Problem 1: Die Täter. Na klar, es gibt politische Aktivisten, auch in Deutschland. Es gibt auch Grenzgänger zwischen Politik und Kunst, die ihre Aktionen als ein bisschen von beidem auffassen. Aber wer von denen hat (a) einen so unterirdischen Geschmack, sich diese dämlichen Hasenkostüme anzuziehen und ist (b) so dämlich, zwei Stunden mit Dutzenden von Geiseln zu warten, nachdem unabgesprochen einer aus der Gruppe kaltblütig einen Menschen erschossen hat und dann dummerweise noch ein unschuldiges Opfer zufällig ums Leben kam? Was wollen die denn? Wer sind sie? Was motiviert sie? Bei aller politischer Grundbildung – diese grotesken Täter und ihr völlig nebulöses Verhalten entzieht diesem Krimi jede Grundlage. Problem 2: Die Ermittlungen. Nachdem der böse Oberhase, der eigentlich gar kein politischer Aktivist, sondern ein Auftragsmörder, ein falscher Hase ist, sein erstes Opfer erschossen hat, erhält Kommissarin Lorenz geleitet von ihrem Bunny-Instinkt oder auf Grund göttlicher Inspiration die Eingebung, dass das kein zufälliges Opfer war, sondern, dass der Mann ermordet wurde. Es gibt keinen Anhaltspunkt für ihre Vermutung, wohl aber einen Grund: Es muss ja überhaupt irgend etwas passieren, in diesem Tatort. Denn wenn schon die Bunnys ohne Sinn und Verstand auf die Polizei warten, sollte die Polizei ja nicht zusätzlich auch noch ausschließlich warten, was sie ohnehin schon zum großen Teil tun, nämlich auf Problem 3: Das MEK (Mobiles Einsatzkommando). Sobald Kommissar Falke den Ort der Geiselnahme gefunden hat, rollen die Herren in Schwarz an und übernehmen das Kommando. Die haben die Lage sehr schnell analysiert: Es gibt Geiseln, es gibt Geiselnehmer, die Telefonleitungen wurden gekappt. Fazit: Die wollen nicht verhandeln – dann erschießen wir sie. Für den unwahrscheinlich Fall, dass es ein solches Protokoll bei deutschen Sicherheitskräften gäbe, dann wäre es wert, zum problematischen Zentrum eines Tatorts zu werden, und nicht, nach dem Motto – „so ist das nunmal – Geiselnehmer erschießen wir“ – die Grundlage für diesen idiotischen Plot. Es ist sicher richtig, dass das Motto „Wir verhandeln nicht mit Terroristen“ in den letzten vierzehn Jahren verstärkt um sich greift, aber ganz so weit, behaupte ich, sind wir noch nicht.

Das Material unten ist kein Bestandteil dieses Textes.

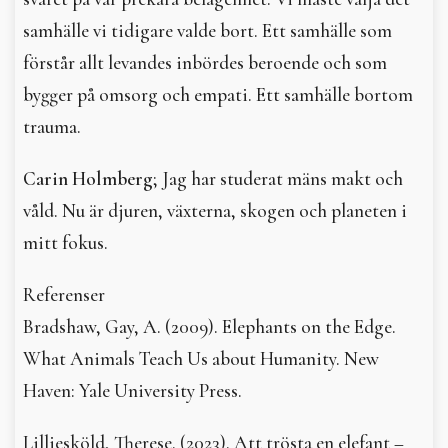
samhälle vi tidigare valde bort. Ett samhälle som
förstår allt levandes inbördes beroende och som
bygger på omsorg och empati. Ett samhälle bortom
trauma.
Carin Holmberg
; Jag har studerat mäns makt och
våld. Nu är djuren, växterna, skogen och planeten i
mitt fokus.
Referenser
Bradshaw, Gay, A. (2009). Elephants on the Edge.
What Animals Teach Us about Humanity. New
Haven: Yale University Press.
Lilliesköld, Therese. (2023). Att trösta en elefant –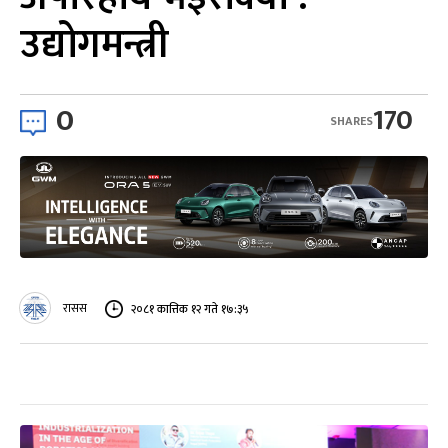
उद्योगमन्त्री
0
170
SHARES
रासस
२०८१ कात्तिक १२ गते १७:३५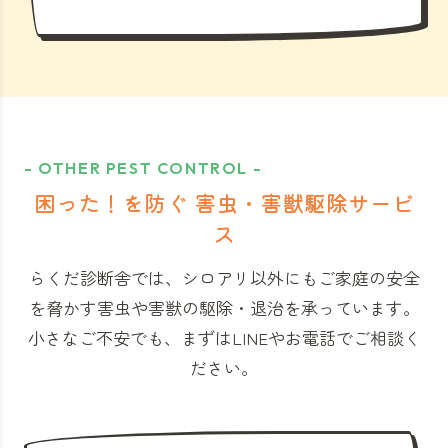
- OTHER PEST CONTROL -
困った！を防ぐ 害虫・害獣駆除サービ
ス
らくだ診断舎では、シロアリ以外にもご家庭の安全
を脅かす害虫や害獣の駆除・退治を承っています。
小さなご不安でも、まずはLINEやお電話でご相談く
ださい。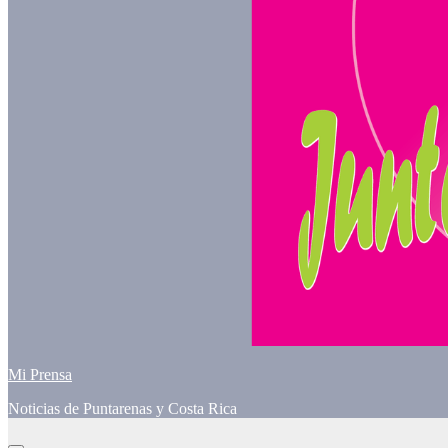
Mi Prensa
Noticias de Puntarenas y Costa Rica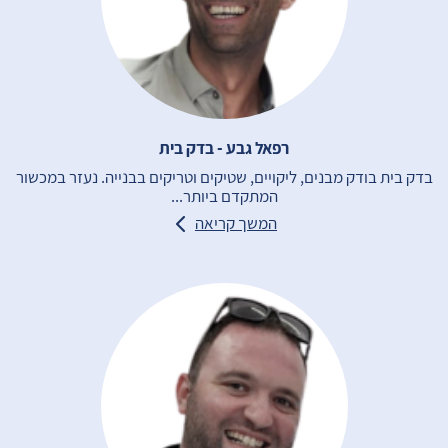
רפאל גבע - בדק בית
בדק בית בודק מבנים, ליקויים, שטיקים וטריקים בבנייה. נעזר במכשור
המתקדם ביותר...
המשך קריאה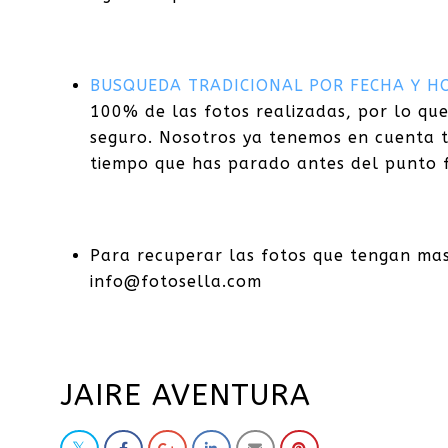
BU
SQUEDA TRADICIONAL POR FECHA Y H
100% de las fotos realizadas, por lo qu
seguro. Nosotros ya tenemos en cuenta t
tiempo que has parado antes del punto f
Para recuperar las fotos que tengan ma
info@fotosella.com
JAIRE AVENTURA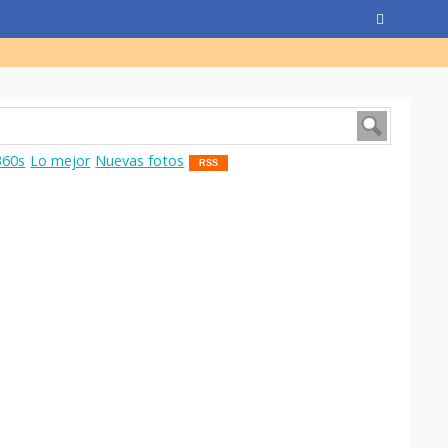
360s
Lo mejor
Nuevas fotos
RSS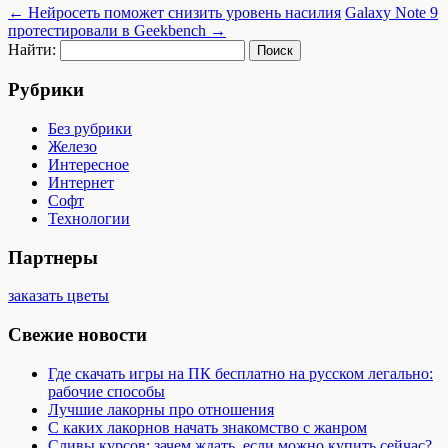
←
Нейросеть поможет снизить уровень насилия
Galaxy Note 9
протестировали в Geekbench
→
Найти:
Рубрики
Без рубрики
Железо
Интересное
Интернет
Софт
Технологии
Партнеры
заказать цветы
Свежие новости
Где скачать игры на ПК бесплатно на русском легально:
рабочие способы
Лучшие лакорны про отношения
С каких лакорнов начать знакомство с жанром
Сливы курсов: зачем ждать, если можно купить сейчас?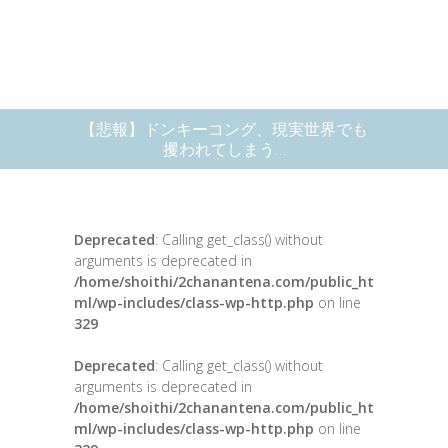
【悲報】ドンキーコング、現実世界でも
攫われてしまう…
Deprecated
: Calling get_class() without
arguments is deprecated in
/home/shoithi/2chanantena.com/public_ht
ml/wp-includes/class-wp-http.php
on line
329
Deprecated
: Calling get_class() without
arguments is deprecated in
/home/shoithi/2chanantena.com/public_ht
ml/wp-includes/class-wp-http.php
on line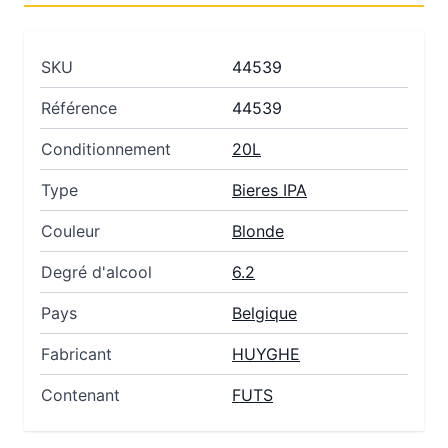
SKU
44539
Référence
44539
Conditionnement
20L
Type
Bieres IPA
Couleur
Blonde
Degré d'alcool
6.2
Pays
Belgique
Fabricant
HUYGHE
Contenant
FUTS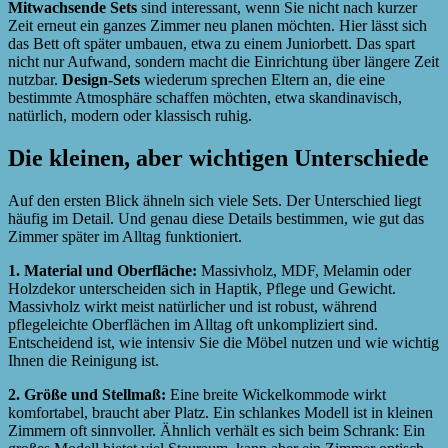
Mitwachsende Sets
sind interessant, wenn Sie nicht nach kurzer
Zeit erneut ein ganzes Zimmer neu planen möchten. Hier lässt sich
das Bett oft später umbauen, etwa zu einem Juniorbett. Das spart
nicht nur Aufwand, sondern macht die Einrichtung über längere Zeit
nutzbar.
Design-Sets
wiederum sprechen Eltern an, die eine
bestimmte Atmosphäre schaffen möchten, etwa skandinavisch,
natürlich, modern oder klassisch ruhig.
Die kleinen, aber wichtigen Unterschiede
Auf den ersten Blick ähneln sich viele Sets. Der Unterschied liegt
häufig im Detail. Und genau diese Details bestimmen, wie gut das
Zimmer später im Alltag funktioniert.
1. Material und Oberfläche:
Massivholz, MDF, Melamin oder
Holzdekor unterscheiden sich in Haptik, Pflege und Gewicht.
Massivholz wirkt meist natürlicher und ist robust, während
pflegeleichte Oberflächen im Alltag oft unkompliziert sind.
Entscheidend ist, wie intensiv Sie die Möbel nutzen und wie wichtig
Ihnen die Reinigung ist.
2. Größe und Stellmaß:
Eine breite Wickelkommode wirkt
komfortabel, braucht aber Platz. Ein schlankes Modell ist in kleinen
Zimmern oft sinnvoller. Ähnlich verhält es sich beim Schrank: Ein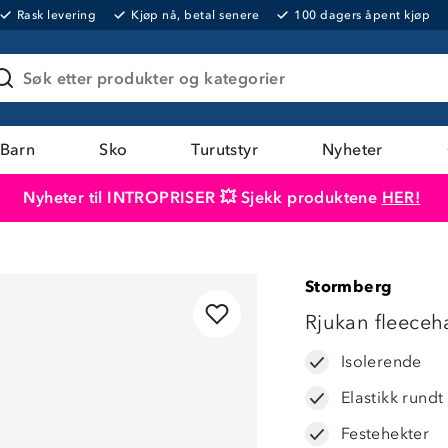
Rask levering
Kjøp nå, betal senere
100 dagers åpent kjøp
Søk etter produkter og kategorier
Barn
Sko
Turutstyr
Nyheter
Nyheter til INTROPRISER 💥 Sjekk produktene
HER!
Produktet er lagt i handlekurven
Til kassen
Stormberg
Rjukan fleeceh
Isolerende
Elastikk rund
Festehekter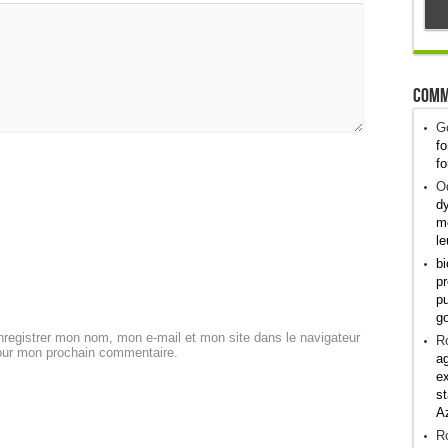
Comm
G
fo
fo
Od
dy
me
le
bi
pr
pu
g
registrer mon nom, mon e-mail et mon site dans le navigateur
R
our mon prochain commentaire.
ag
ex
st
A
R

Das Ergebnis ist eine Story, die sich zieht wie Kaugummi, mit Thriller-Elementen aufwartet, die nur einen Zuschauer für 30 Sekunden fesseln, der zufällig reinzappt, und folgende Aussage vermitteln: 1. Politische Aktivisten sind Idioten, die sich von jedem halbwegs intelligenten Menschen für seine Zwecke manipulieren lassen, und noch nicht mal merken, wenn sie ganz tief in die Scheiße reingeritten werden. 2. Das Kapital ist korrupt, aber da brauchen wir weiter nicht drüber zu sprechen. 3. Die Anti-Terroreinheiten sind auch anti-rechtsstaatliche Einheiten, die ganz ähnlich der idiotischen Hasen ganz leicht für kriminelle Zwecke manipuliert werden können. 4. Leg dich nicht mit der Rüstungsindustrie oder den politischen Verhältnissen an, da kannste eh nix machen. Da ich nicht ungerecht sein will, sei gesagt, dass sowohl die schauspielerischen Leistungen als auch die Regie nicht schlecht waren, aber dieses Drehbuch war das schlechteste, das ich je in einem Tatort umgesetzt zu sehen das Missvergnügen hatte.

Anwendungsgebiete: Magenverstimmungen nach üppigen Festtagsgelagen.

Einnahme: Manchmal helfen nur radikale Maßnahmen, dann muss man sich entweder den Finger in den Hals stecken – oder nochmal den ganzen Tatort angucken.